For Business Central 24.2 or later:

if CheckIfToolCanBeAdded(TotalInputTokenCount, GetSessionDetailsByNameTool.GetPrompt()) then begin
    GetSessionDetailsByNameTool.SetProjectCode(ProjectNo);
    AOAIChatMessages.AddTool(GetSessionDetailsByNameTool);
end;

6. Define Tool Tokens Checker¶

Create a helper procedure that checks if a tool can be added based on its token count.

local procedure CheckIfToolCanBeAdded(var TotalUsedTokens: integer; NewTool: JsonObject): Boolean
var
    AOAIToken: Codeunit "AOAI Token";
    NewToolText: Text;
begin
    NewToolText := ConvertJsonToText(NewTool);
    exit(CheckIfTextCanBeAdded(TotalUsedTokens, NewToolText));
end;

local procedure ConvertJsonToText(JsonObject: JsonObject) JsonText: Text
begin
    JsonObject.WriteTo(JsonText);
end;

7. Check Other Tools¶

Apply the token checking process for other tools such as GetTotalSessionsByTrackTool, GetSessionDetailsByNameTool, and GetSpeakerScheduleTool.
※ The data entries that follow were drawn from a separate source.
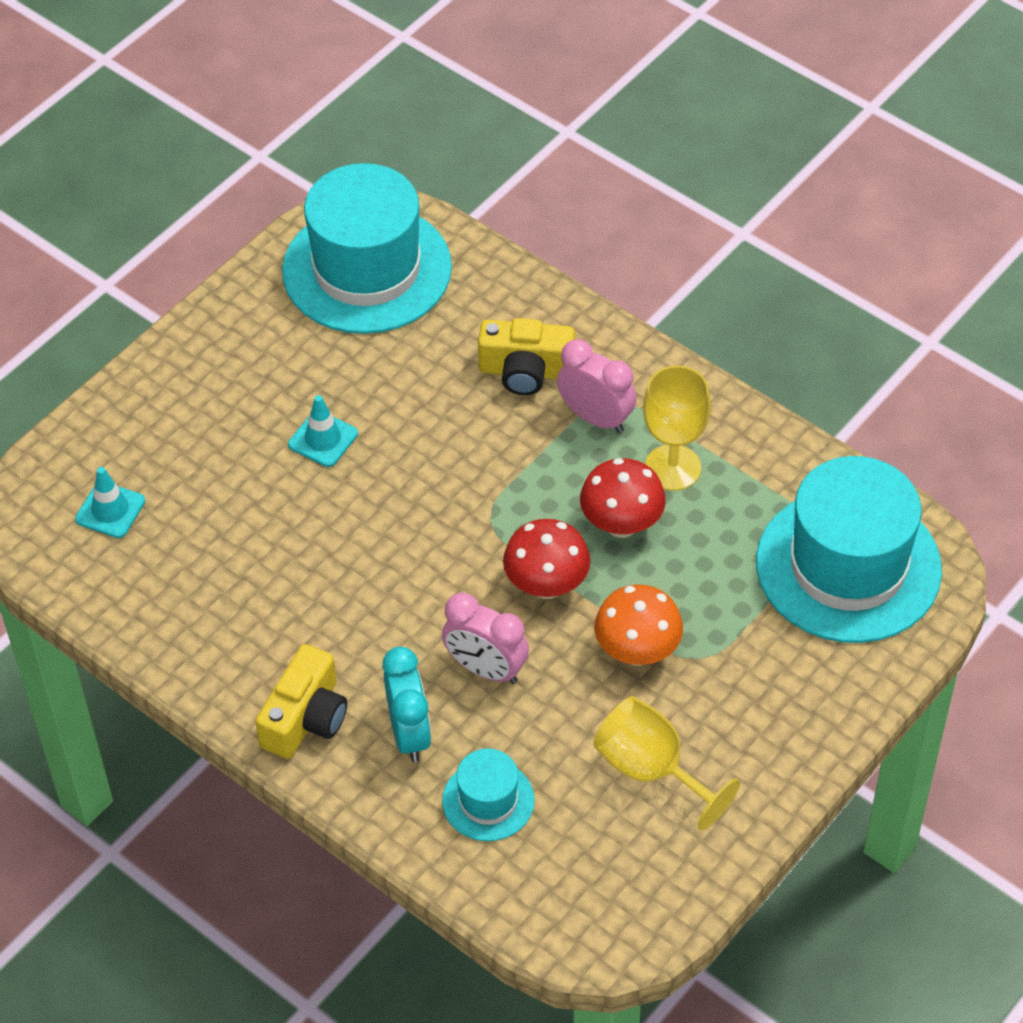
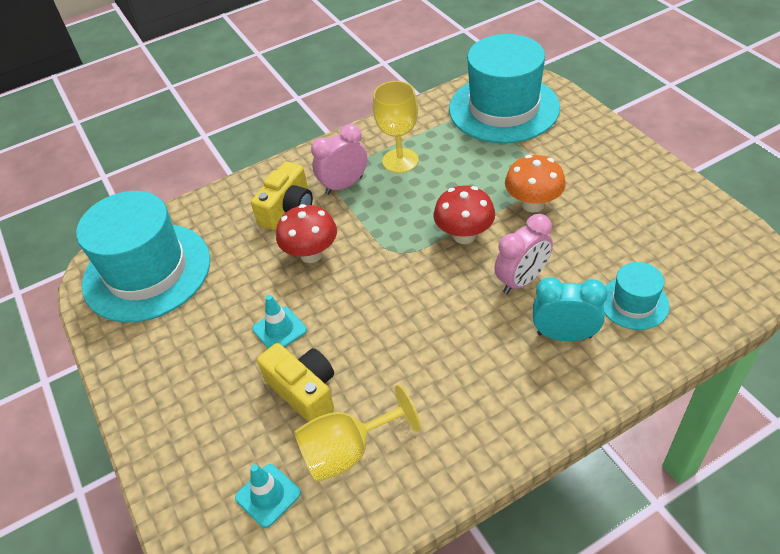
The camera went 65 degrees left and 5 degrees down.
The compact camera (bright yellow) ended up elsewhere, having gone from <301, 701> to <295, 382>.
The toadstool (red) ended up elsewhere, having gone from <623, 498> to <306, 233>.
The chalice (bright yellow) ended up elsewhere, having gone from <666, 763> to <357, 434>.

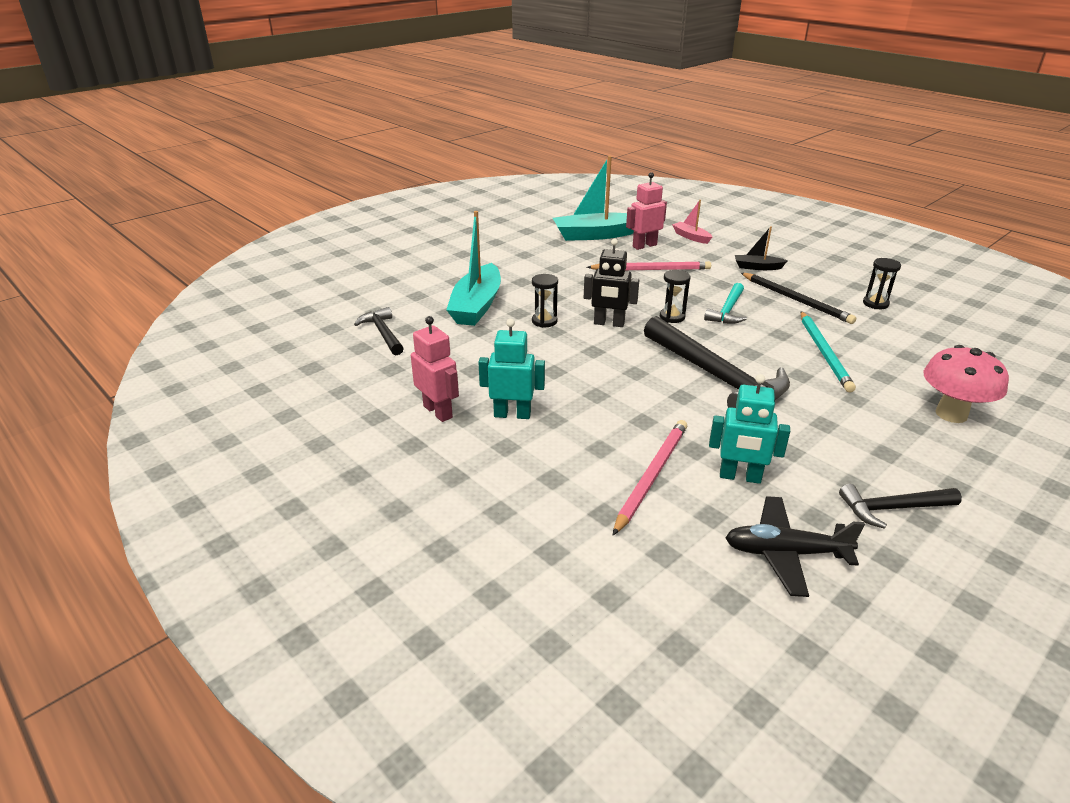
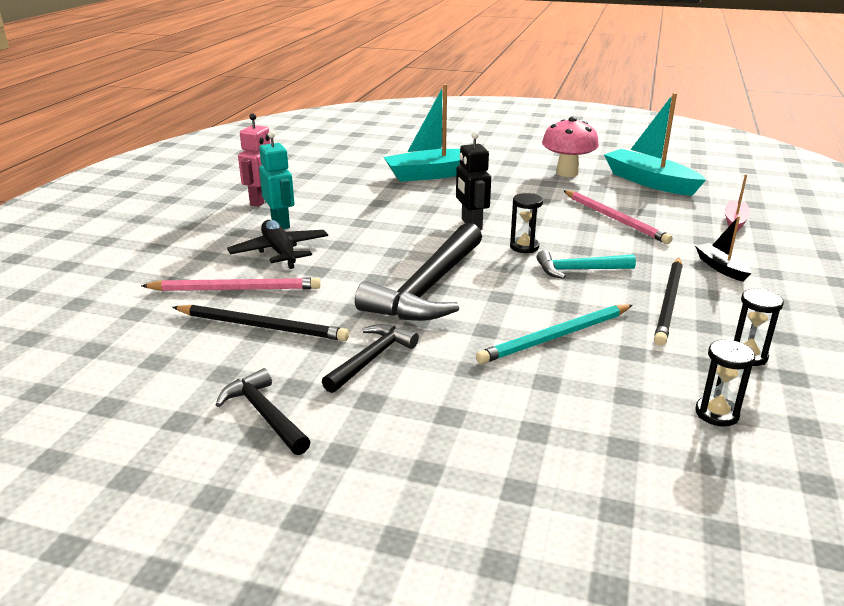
The camera went 60 degrees right and 5 degrees down.
The carpenter's hammer (black) ended up elsewhere, having gone from <379, 331> to <370, 358>.
The sandglass (black) ended up elsewhere, having gone from <545, 301> to <725, 383>.
The second view lost the robot figure (rose-pink) at <646, 211>.
Where the robot figure (turquoise) stood at <749, 429>, the pencil (black) came to stand at <260, 323>.
The aeroplane (black) ended up elsewhere, having gone from <795, 546> to <277, 244>.
The toadstool (rose-pink) ended up elsewhere, having gone from <966, 384> to <570, 147>.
Ensure each tool addition is validated for token count before adding to the chat message.

Debugging and Validation¶

Set breakpoints and debug your code to see how many tokens each tool uses. This will help you estimate how many tools you can safely include without exceeding the model's token limits.

Conclusion¶

By following these steps, you've successfully integrated token counting into your Event Assistant Copilot. This will help you manage costs and ensure your interactions with Azure OpenAI are efficient and within expected operational limits.

Congratulations!¶

You've successfully implemented your Event Assistant Copilot to assist users with event-related questions.